Functions for extracting features from time-series.

cellphe.features.time_series.ascent(x: array, diff: bool = True) float[source]

Calculates the ascent of a signal.

This is defined as the sum of the point-to-point positive differences, divided by the total length of the signal.

Parameters:
  • x – Input array.

  • diff – Whether to take the difference first (required for elevation variables but not those from wavelets).

Returns:

A float representing the ascent.

cellphe.features.time_series.calculate_trajectory_area(df) float[source]

Calculates the trajectory area of a cell.

Parameters:
  • xs – An array of x-coordinates.

  • ys – An array of y-coordinates.

Returns:

The trajectory area as a float.

cellphe.features.time_series.descent(x: array, diff: bool = True) float[source]

Calculates the descent of a signal.

This is defined as the sum of the point-to-point negative differences, divided by the total length of the signal.

Parameters:
  • x – Input array.

  • diff – Whether to take the difference first (required for elevation variables but not those from wavelets).

Returns:

A float representing the descent.

cellphe.features.time_series.haar_approximation_1d(x: pd.Series)[source]

Haar wavelet approximation for a 1D signal with 3 levels of decomposition.

Parameters:

x – The input signal.

Returns:

A list of length 3 for each level, with each entry containing the detail coefficients.

cellphe.features.time_series.interpolate(df: DataFrame) DataFrame[source]

Linearly interpolates a dataframe with missing frames.

The resultant dataframe will have more rows than the input if at minimum one cell is missing from one frame.
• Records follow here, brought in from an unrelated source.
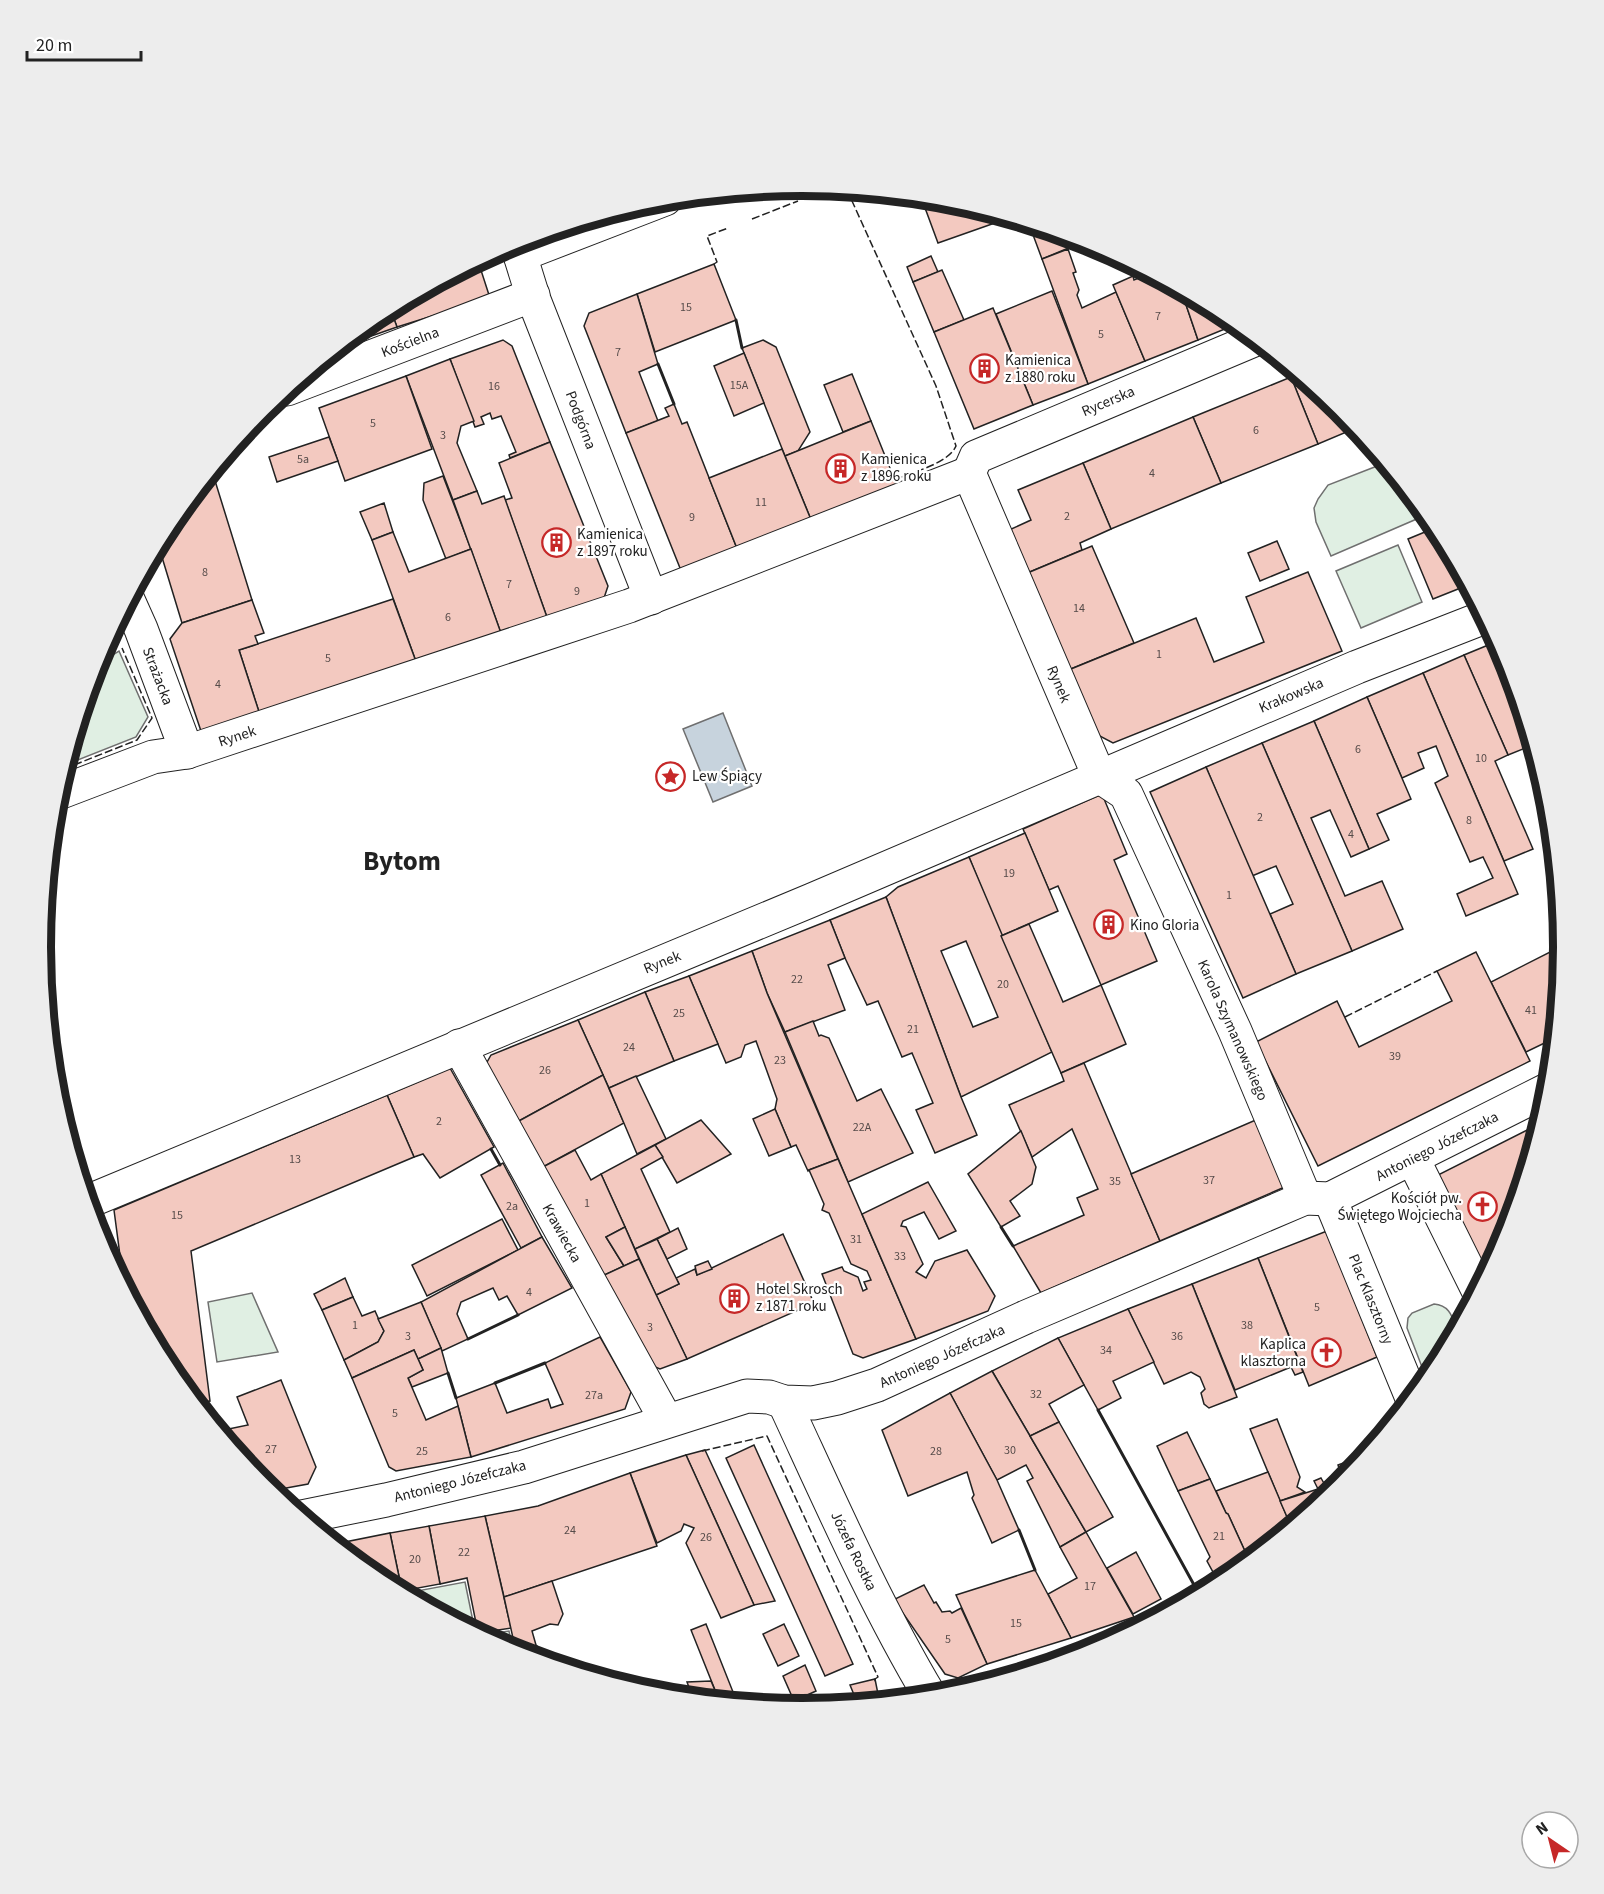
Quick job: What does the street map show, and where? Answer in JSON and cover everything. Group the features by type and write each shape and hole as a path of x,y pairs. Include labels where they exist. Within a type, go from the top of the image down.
{"street":[{"name":"Podgórna","path":"519,252 532,295 651,598"},
{"name":"Kościelna","path":"309,381 532,295"},
{"name":"Rycerska","path":"969,473 976,457 1247,343"},
{"name":"Rynek","path":"68,790 153,757 187,752 651,598 969,473 1099,776 812,900 95,1199"},
{"name":"Strażacka","path":"132,608 187,752"},
{"name":"Krakowska","path":"1099,776 1478,620"},
{"name":"Karola Szymanowskiego","path":"1099,776 1126,794 1235,1031 1318,1199"},
{"name":"Krawiecka","path":"459,1046 666,1420"},
{"name":"Antoniego Józefczaka","path":"311,1515 524,1467 747,1396 769,1397 784,1402 813,1403 877,1385 1026,1317 1413,1159 1539,1095"},
{"path":"1413,1159 1474,1282"},
{"name":"Plac Klasztorny","path":"1318,1199 1408,1390"},
{"name":"Józefa Rostka","path":"784,1402 850,1543 925,1688"}],"green space":[{"path":"1378,466 1418,518 1331,556 1316,522 1314,508 1328,485"},
{"path":"1398,545 1422,602 1361,628 1336,571"},
{"path":"119,651 148,717 136,737 75,761 91,706 109,657"},
{"path":"252,1293 278,1352 217,1362 208,1302"},
{"path":"1434,1304 1447,1309 1453,1321 1423,1369 1407,1328 1408,1318 1412,1313"},
{"path":"465,1582 473,1622 426,1597 417,1591"},
{"path":"509,1631 511,1639 497,1633"}],"shaded area":[{"path":"723,713 752,786 713,802 683,729"}],"building":[{"path":"924,206 997,222 938,243"},
{"path":"1032,233 1071,246 1071,247 1042,259"},
{"path":"1068,249 1076,272 1073,273 1082,308 1116,292 1145,361 1088,384 1042,259"},
{"path":"931,256 938,272 913,282 907,267"},
{"path":"714,264 736,320 655,352 637,294"},
{"path":"480,268 490,298 397,327 394,318"},
{"path":"942,270 964,320 934,332 913,282"},
{"path":"1133,276 1134,280 1140,276 1185,301 1198,340 1145,361 1113,285"},
{"path":"1052,291 1088,384 1033,405 996,314"},
{"path":"637,294 658,364 639,372 658,421 626,433 584,326 589,313"},
{"path":"1185,301 1227,328 1198,340"},
{"name":"Kamienica z 1880 roku","path":"993,308 1033,405 974,429 934,332"},
{"path":"394,318 397,327 362,339"},
{"path":"503,340 512,346 550,442 510,458 509,455 516,452 501,416 492,419 490,413 481,417 484,424 475,427 450,359"},
{"path":"763,340 776,347 810,432 798,451 785,456 742,348"},
{"path":"744,353 764,403 734,416 714,366"},
{"path":"450,359 474,421 461,426 457,443 477,491 453,500 406,376"},
{"path":"852,374 871,421 843,432 824,385"},
{"path":"406,376 432,449 345,481 319,408"},
{"path":"1291,377 1348,432 1318,444"},
{"path":"1291,377 1318,444 1221,483 1193,417"},
{"path":"674,404 682,424 687,422 740,556 692,575 680,568 626,433 669,416 665,408"},
{"path":"1193,417 1221,483 1111,529 1083,463"},
{"name":"Kamienica z 1896 roku","path":"871,421 900,493 814,527 785,456"},
{"path":"329,437 338,461 277,482 269,457"},
{"name":"Kamienica z 1897 roku","path":"550,442 608,586 603,601 548,620 505,500 512,498 499,463"},
{"path":"782,449 814,527 740,556 709,478"},
{"path":"1083,463 1111,529 1080,543 1082,550 1025,574 1007,531 1031,520 1018,490"},
{"path":"443,476 471,549 446,559 423,500 424,483"},
{"path":"215,479 252,600 182,623 162,556"},
{"path":"477,491 482,504 504,496 548,620 502,636 453,500"},
{"path":"384,503 393,532 372,540 360,512"},
{"path":"1427,531 1461,588 1433,599 1408,539"},
{"path":"393,532 409,572 471,549 502,636 418,667 372,540"},
{"path":"1277,541 1289,569 1260,581 1248,553"},
{"path":"1092,546 1134,643 1066,671 1025,574"},
{"path":"1308,572 1342,651 1113,743 1094,733 1066,671 1196,618 1214,662 1264,642 1246,597"},
{"path":"393,599 418,667 261,718 239,650"},
{"path":"252,600 264,633 255,636 258,644 239,650 261,718 203,737 170,639 182,623"},
{"path":"1489,645 1513,706 1526,748 1508,755 1464,655"},
{"path":"1464,655 1508,755 1495,761 1533,849 1504,861 1423,673"},
{"path":"1423,673 1518,894 1466,916 1457,894 1493,878 1483,857 1470,862 1435,783 1448,776 1436,746 1418,753 1424,768 1402,778 1367,697"},
{"path":"1367,697 1411,799 1377,814 1389,840 1369,849 1314,721"},
{"path":"1314,721 1369,849 1351,857 1330,810 1311,818 1345,896 1382,881 1403,929 1352,951 1262,743"},
{"path":"1262,743 1352,951 1296,974 1270,914 1293,904 1276,866 1252,876 1206,767"},
{"path":"1206,767 1296,974 1243,998 1150,792"},
{"name":"Kino Gloria","path":"1102,794 1127,854 1114,860 1157,961 1101,985 1058,886 1049,890 1023,829"},
{"path":"1025,833 1058,911 1001,936 969,857"},
{"path":"969,857 1052,1052 961,1097 886,897 898,887","holes":["966,941 998,1017 973,1027 941,951"]},
{"path":"886,897 977,1135 935,1153 916,1110 933,1103 912,1053 902,1057 878,1001 867,1005 830,920"},
{"path":"830,920 845,958 828,965 845,1010 785,1032 767,993 752,951"},
{"path":"1029,924 1063,1002 1101,985 1126,1044 1061,1073 1001,936"},
{"path":"752,951 767,993 838,1159 808,1171 796,1145 791,1147 775,1109 777,1099 756,1041 745,1045 741,1057 726,1063 689,976"},
{"path":"1553,951 1547,1042 1526,1052 1491,982"},
{"path":"1476,952 1530,1061 1318,1166 1256,1042 1337,1001 1359,1047 1452,1001 1437,971"},
{"path":"689,976 718,1044 674,1061 645,992"},
{"path":"645,992 674,1061 609,1088 578,1020"},
{"path":"578,1020 603,1075 517,1122 486,1064 491,1055"},
{"path":"813,1021 819,1036 829,1038 857,1101 881,1089 913,1153 848,1182 785,1032"},
{"path":"1084,1063 1160,1241 1041,1293 1013,1246 1084,1215 1077,1198 1098,1189 1072,1129 1032,1157 1009,1105 1064,1081 1061,1073"},
{"path":"450,1068 494,1147 440,1178 423,1154 414,1157 387,1095"},
{"path":"603,1075 624,1123 541,1168 517,1122"},
{"path":"636,1076 666,1139 637,1154 609,1088"},
{"path":"387,1095 414,1157 191,1251 210,1401 204,1402 178,1364 128,1279 121,1263 114,1210"},
{"path":"775,1109 791,1147 769,1156 753,1119"},
{"path":"1258,1119 1287,1186 1160,1241 1131,1174"},
{"path":"701,1120 731,1154 677,1183 655,1145"},
{"name":"Kościół pw. Świętego Wojciecha","path":"1530,1128 1513,1188 1482,1266 1436,1176"},
{"path":"1021,1131 1036,1167 1032,1184 1010,1201 1020,1216 1001,1227 968,1174"},
{"path":"655,1145 663,1157 641,1169 670,1232 635,1249 601,1174"},
{"path":"575,1150 591,1180 601,1174 625,1227 606,1237 624,1266 600,1277 541,1168"},
{"path":"838,1159 916,1339 863,1358 853,1354 822,1274 842,1267 844,1271 858,1277 863,1291 867,1289 864,1282 871,1280 867,1271 851,1264 829,1213 822,1210 824,1204 809,1170"},
{"path":"503,1163 542,1237 521,1248 481,1175"},
{"path":"928,1182 956,1231 939,1239 924,1212 903,1221 901,1226 906,1227 923,1264 916,1272 926,1278 935,1261 967,1250 995,1296 988,1311 916,1339 862,1214"},
{"path":"502,1219 518,1250 427,1296 412,1265"},
{"path":"625,1227 639,1259 624,1266 606,1237"},
{"path":"678,1228 687,1249 667,1259 657,1239"},
{"path":"1327,1231 1377,1357 1309,1386 1258,1258"},
{"name":"Hotel Skrosch z 1871 roku","path":"783,1234 813,1301 812,1304 687,1359 656,1295 679,1284 676,1278 695,1269 697,1275"},
{"path":"542,1237 572,1288 518,1315 507,1296 499,1300 493,1288 461,1302 457,1314 468,1339 442,1351 421,1302"},
{"path":"657,1239 679,1284 656,1295 635,1249"},
{"path":"1258,1258 1303,1372 1295,1375 1291,1367 1235,1390 1192,1284"},
{"path":"639,1259 687,1359 660,1369 648,1364 600,1277"},
{"path":"708,1261 712,1269 697,1275 695,1266"},
{"path":"345,1278 353,1297 322,1310 314,1294"},
{"path":"1192,1284 1237,1397 1209,1408 1204,1404 1201,1393 1205,1389 1200,1377 1191,1372 1164,1384 1128,1309"},
{"path":"353,1297 362,1316 375,1311 384,1331 378,1342 344,1360 322,1310"},
{"path":"421,1302 441,1348 418,1359 414,1350 352,1378 344,1360 378,1342 384,1331 378,1319"},
{"path":"1128,1309 1154,1362 1113,1381 1121,1398 1098,1410 1058,1338"},
{"path":"600,1337 631,1392 625,1409 471,1457 456,1398 495,1383 507,1413 548,1399 551,1408 563,1404 545,1363"},
{"path":"1058,1338 1084,1385 1049,1404 1059,1422 1030,1436 992,1371"},
{"path":"441,1348 448,1373 412,1387 408,1378 423,1370 418,1359"},
{"path":"414,1350 423,1370 408,1378 426,1420 458,1406 471,1457 396,1471 389,1467 352,1378"},
{"path":"992,1371 1086,1532 1060,1547 1027,1481 1033,1478 1026,1465 997,1480 950,1393"},
{"path":"281,1380 316,1467 308,1484 282,1489 237,1442 227,1429 248,1425 237,1397"},
{"path":"950,1393 997,1480 1019,1530 992,1543 972,1498 974,1495 967,1472 908,1496 882,1430"},
{"path":"1277,1419 1300,1477 1297,1487 1305,1492 1280,1501 1250,1429"},
{"path":"1059,1422 1113,1517 1086,1532 1030,1436"},
{"path":"1187,1432 1210,1479 1178,1491 1157,1446"},
{"path":"754,1445 853,1664 825,1676 726,1458"},
{"path":"705,1450 775,1601 754,1605 686,1455"},
{"path":"686,1455 754,1605 721,1618 686,1543 694,1528 684,1524 681,1531 657,1543 630,1473"},
{"path":"1349,1461 1340,1471 1338,1465"},
{"path":"1268,1472 1288,1519 1246,1552 1216,1491"},
{"path":"630,1473 657,1546 504,1597 485,1516 538,1506"},
{"path":"1321,1478 1326,1485 1288,1519 1280,1501 1318,1489 1314,1481"},
{"path":"1210,1479 1246,1552 1214,1574 1207,1561 1210,1557 1178,1491"},
{"path":"485,1516 511,1628 492,1631 476,1624 467,1578 440,1584 429,1526"},
{"path":"429,1526 440,1584 413,1589 400,1580 390,1533"},
{"path":"1086,1532 1134,1617 1071,1638 1048,1594 1077,1578 1060,1547"},
{"path":"390,1533 399,1580 385,1571 344,1542"},
{"path":"1136,1552 1161,1599 1133,1614 1107,1568"},
{"path":"1035,1570 1071,1638 987,1664 956,1595"},
{"path":"552,1581 563,1614 558,1625 550,1624 532,1631 536,1645 542,1651 513,1640 504,1597"},
{"path":"924,1585 942,1612 952,1613 961,1608 987,1664 958,1678 945,1674 895,1599"},
{"path":"706,1624 734,1694 716,1693 691,1630"},
{"path":"784,1624 799,1656 778,1666 763,1634"},
{"path":"805,1665 816,1691 801,1698 793,1698 783,1676"},
{"path":"875,1679 878,1694 854,1696 850,1685"},
{"path":"711,1681 716,1693 690,1690 687,1682"}],"fence":[{"path":"851,198 936,386 956,446 938,463 894,480"},
{"path":"752,219 798,201"},
{"path":"714,264 717,262 707,236 728,228"},
{"path":"74,765 137,740 152,718 122,648"},
{"path":"1345,1017 1437,971"},
{"path":"702,1451 767,1436 878,1677 875,1682"}],"wall":[{"path":"736,320 742,348"},
{"path":"658,364 674,404"},
{"path":"491,1149 500,1165"},
{"path":"1001,1227 1013,1246"},
{"path":"468,1339 518,1315"},
{"path":"495,1383 545,1363"},
{"path":"448,1373 456,1398"},
{"path":"1098,1410 1195,1586"},
{"path":"1019,1530 1035,1570"}],"place":[{"name":"Kamienica z 1880 roku","path":"984,369"},
{"name":"Kamienica z 1896 roku","path":"840,468"},
{"name":"Kamienica z 1897 roku","path":"556,543"},
{"name":"Lew Śpiący","path":"671,776"},
{"name":"Kino Gloria","path":"1109,925"},
{"name":"Kościół pw. Świętego Wojciecha","path":"1483,1207"},
{"name":"Hotel Skrosch z 1871 roku","path":"735,1298"},
{"name":"Kaplica klasztorna","path":"1327,1353"}],"district":[{"name":"Bytom","path":"402,861"}]}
All feature columns will be linearly interpolated during these missing frames.

Parameters:

df – The DataFrame with columns CellID, FrameID and any other feature columns.

Returns:

A DataFrame with the same column structure as df, but with either the same number of rows or greater.
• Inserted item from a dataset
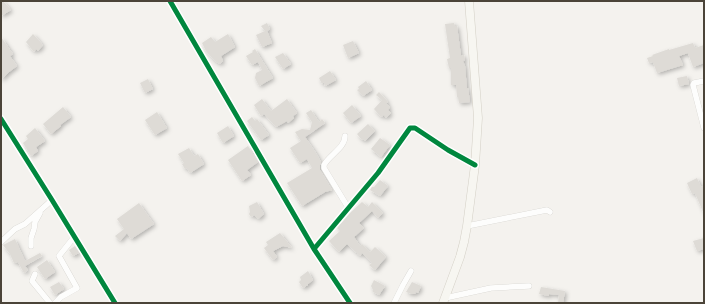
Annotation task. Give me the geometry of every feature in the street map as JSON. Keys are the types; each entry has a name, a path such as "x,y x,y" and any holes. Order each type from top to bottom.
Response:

cellphe.features.time_series.skewness_positive(x: array) float[source]

Calculates the skewness of an array.

If the array doesn’t have at least one positive value then it returns 0.

Parameters:

x – Input array.

Returns:

Either the skewness or 0, depending if the array has no positive values.

cellphe.features.time_series.time_series_features(df: DataFrame) DataFrame[source]

Calculates 15 time-series based features for each frame-level feature.

Parameters:

df – A DataFrame as output from extract.features.

Returns:

A DataFrame with CellID then 15*F+1 columns, where F is the number of feature columns in df.

cellphe.features.time_series.wavelet_features(x: Series) DataFrame[source]

Calculates the elevation metrics for the detail coefficients from 3 levels of a Haar wavelet approximation.

Parameters:

x – The raw data as an array.

Returns:

A 1-row DataFrame comprising 9 columns, one for each of the 3 elevation metrics for each of the 3 Wavelet levels.

Module contents

cellfeature.features

Provides functions relating to extracting features.